> **Extracted material**:
########################################

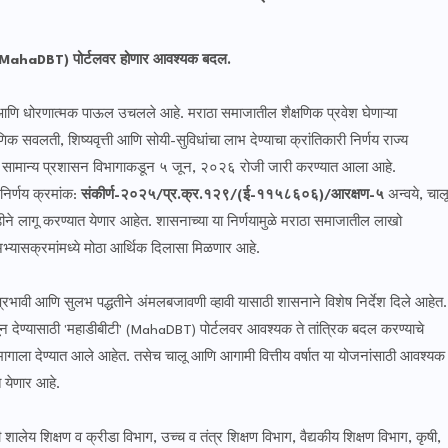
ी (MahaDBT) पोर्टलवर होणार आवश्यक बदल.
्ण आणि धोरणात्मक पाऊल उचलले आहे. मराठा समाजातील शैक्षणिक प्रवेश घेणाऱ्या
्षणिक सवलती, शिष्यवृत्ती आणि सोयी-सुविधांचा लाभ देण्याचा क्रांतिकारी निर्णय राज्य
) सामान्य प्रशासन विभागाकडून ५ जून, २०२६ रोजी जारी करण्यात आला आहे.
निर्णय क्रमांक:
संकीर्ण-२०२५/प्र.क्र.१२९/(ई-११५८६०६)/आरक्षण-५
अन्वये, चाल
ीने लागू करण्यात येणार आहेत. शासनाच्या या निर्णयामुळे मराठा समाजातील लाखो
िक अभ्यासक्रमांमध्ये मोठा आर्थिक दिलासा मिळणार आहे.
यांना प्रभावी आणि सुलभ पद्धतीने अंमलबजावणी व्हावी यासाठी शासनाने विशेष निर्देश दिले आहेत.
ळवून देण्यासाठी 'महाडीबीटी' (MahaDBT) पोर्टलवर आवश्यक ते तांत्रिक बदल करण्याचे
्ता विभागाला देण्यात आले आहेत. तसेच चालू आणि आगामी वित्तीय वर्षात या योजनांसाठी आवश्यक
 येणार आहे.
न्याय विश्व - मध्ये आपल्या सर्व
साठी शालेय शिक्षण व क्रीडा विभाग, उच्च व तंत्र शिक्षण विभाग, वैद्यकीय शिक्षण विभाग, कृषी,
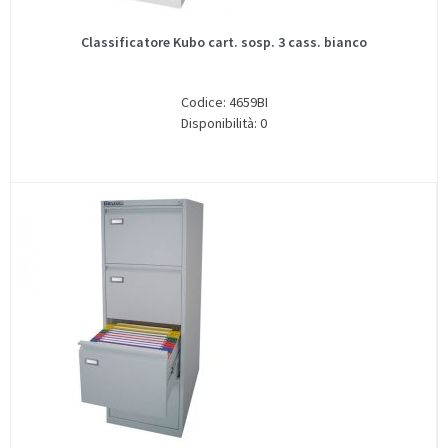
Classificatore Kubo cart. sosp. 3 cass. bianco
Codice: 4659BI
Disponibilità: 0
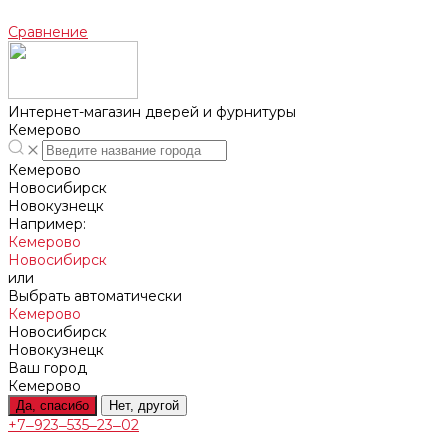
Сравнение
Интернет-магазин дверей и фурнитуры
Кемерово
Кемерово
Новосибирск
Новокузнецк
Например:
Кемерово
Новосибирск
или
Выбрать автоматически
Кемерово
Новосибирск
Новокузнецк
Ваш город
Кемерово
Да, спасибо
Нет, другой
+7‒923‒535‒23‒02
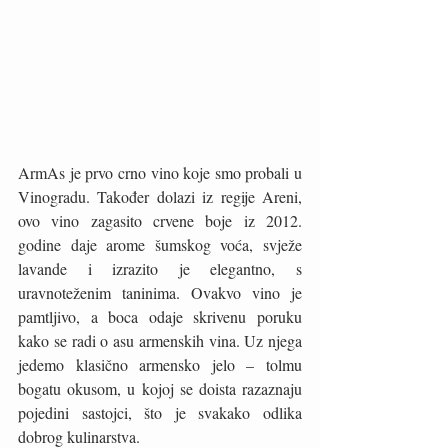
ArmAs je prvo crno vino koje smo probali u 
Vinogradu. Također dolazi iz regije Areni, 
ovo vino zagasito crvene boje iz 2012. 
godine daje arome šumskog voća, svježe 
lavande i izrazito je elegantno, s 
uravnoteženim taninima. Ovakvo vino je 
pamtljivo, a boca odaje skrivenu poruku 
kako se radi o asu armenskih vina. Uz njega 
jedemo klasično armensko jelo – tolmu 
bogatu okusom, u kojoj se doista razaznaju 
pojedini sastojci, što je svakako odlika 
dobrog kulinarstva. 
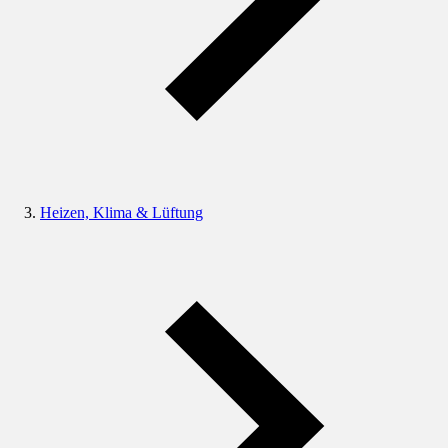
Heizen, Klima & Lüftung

########################################

> **Work task**: Please retype every record shown above, exactly as written, but without pictures.

> **Task answer**:
ी (MahaDBT) पोर्टलवर होणार आवश्यक बदल.
्ण आणि धोरणात्मक पाऊल उचलले आहे. मराठा समाजातील शैक्षणिक प्रवेश घेणाऱ्या
्षणिक सवलती, शिष्यवृत्ती आणि सोयी-सुविधांचा लाभ देण्याचा क्रांतिकारी निर्णय राज्य
) सामान्य प्रशासन विभागाकडून ५ जून, २०२६ रोजी जारी करण्यात आला आहे.
निर्णय क्रमांक:
संकीर्ण-२०२५/प्र.क्र.१२९/(ई-११५८६०६)/आरक्षण-५
अन्वये, चाल
ीने लागू करण्यात येणार आहेत. शासनाच्या या निर्णयामुळे मराठा समाजातील लाखो
िक अभ्यासक्रमांमध्ये मोठा आर्थिक दिलासा मिळणार आहे.
यांना प्रभावी आणि सुलभ पद्धतीने अंमलबजावणी व्हावी यासाठी शासनाने विशेष निर्देश दिले आहेत.
ळवून देण्यासाठी 'महाडीबीटी' (MahaDBT) पोर्टलवर आवश्यक ते तांत्रिक बदल करण्याचे
्ता विभागाला देण्यात आले आहेत. तसेच चालू आणि आगामी वित्तीय वर्षात या योजनांसाठी आवश्यक
 येणार आहे.
न्याय विश्व - मध्ये आपल्या सर्व
साठी शालेय शिक्षण व क्रीडा विभाग, उच्च व तंत्र शिक्षण विभाग, वैद्यकीय शिक्षण विभाग, कृषी,
Classificatore Kubo cart. sosp. 3 cass. bianco
Codice: 4659BI
Disponibilità: 0
Сравнение
Интернет-магазин дверей и фурнитуры
Кемерово
Кемерово
Новосибирск
Новокузнецк
Например:
Кемерово
Новосибирск
или
Выбрать автоматически
Кемерово
Новосибирск
Новокузнецк
Ваш город
Кемерово
Да, спасибо
Нет, другой
+7‒923‒535‒23‒02
ArmAs je prvo crno vino koje smo probali u 
Vinogradu. Također dolazi iz regije Areni, 
ovo vino zagasito crvene boje iz 2012. 
godine daje arome šumskog voća, svježe 
lavande i izrazito je elegantno, s 
uravnoteženim taninima. Ovakvo vino je 
pamtljivo, a boca odaje skrivenu poruku 
kako se radi o asu armenskih vina. Uz njega 
jedemo klasično armensko jelo – tolmu 
bogatu okusom, u kojoj se doista razaznaju 
pojedini sastojci, što je svakako odlika 
dobrog kulinarstva. 
Heizen, Klima & Lüftung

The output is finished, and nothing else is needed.